• [Assignment] Rewrite the lines from the one that contains "What value does" through the one that contains "True or false: current", replacing "chart" with "plot" and leaving everything else as it is.

• [Data records]
************

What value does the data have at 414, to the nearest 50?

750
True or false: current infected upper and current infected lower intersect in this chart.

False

************

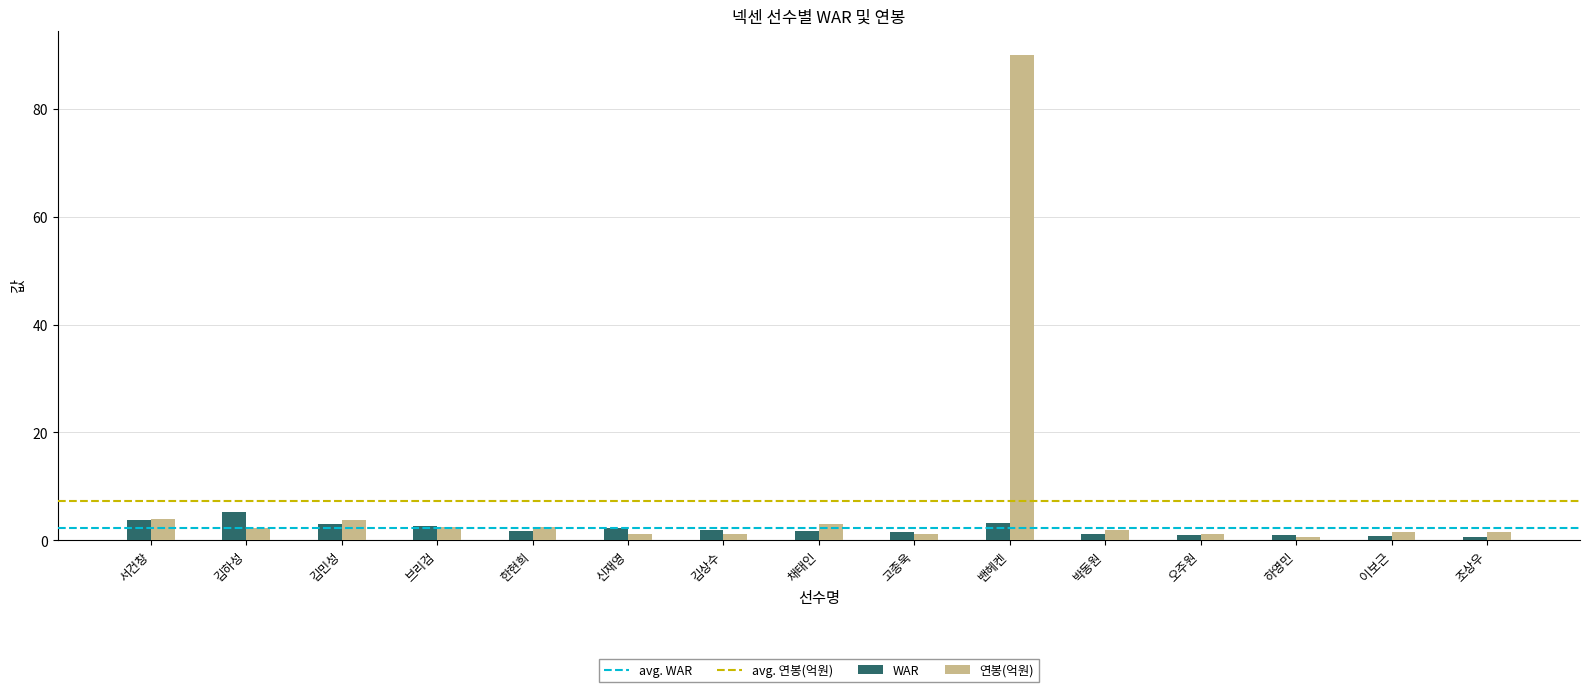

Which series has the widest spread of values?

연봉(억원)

************

• [Exercise response]
What value does the data have at 414, to the nearest 50?

750
True or false: current infected upper and current infected lower intersect in this plot.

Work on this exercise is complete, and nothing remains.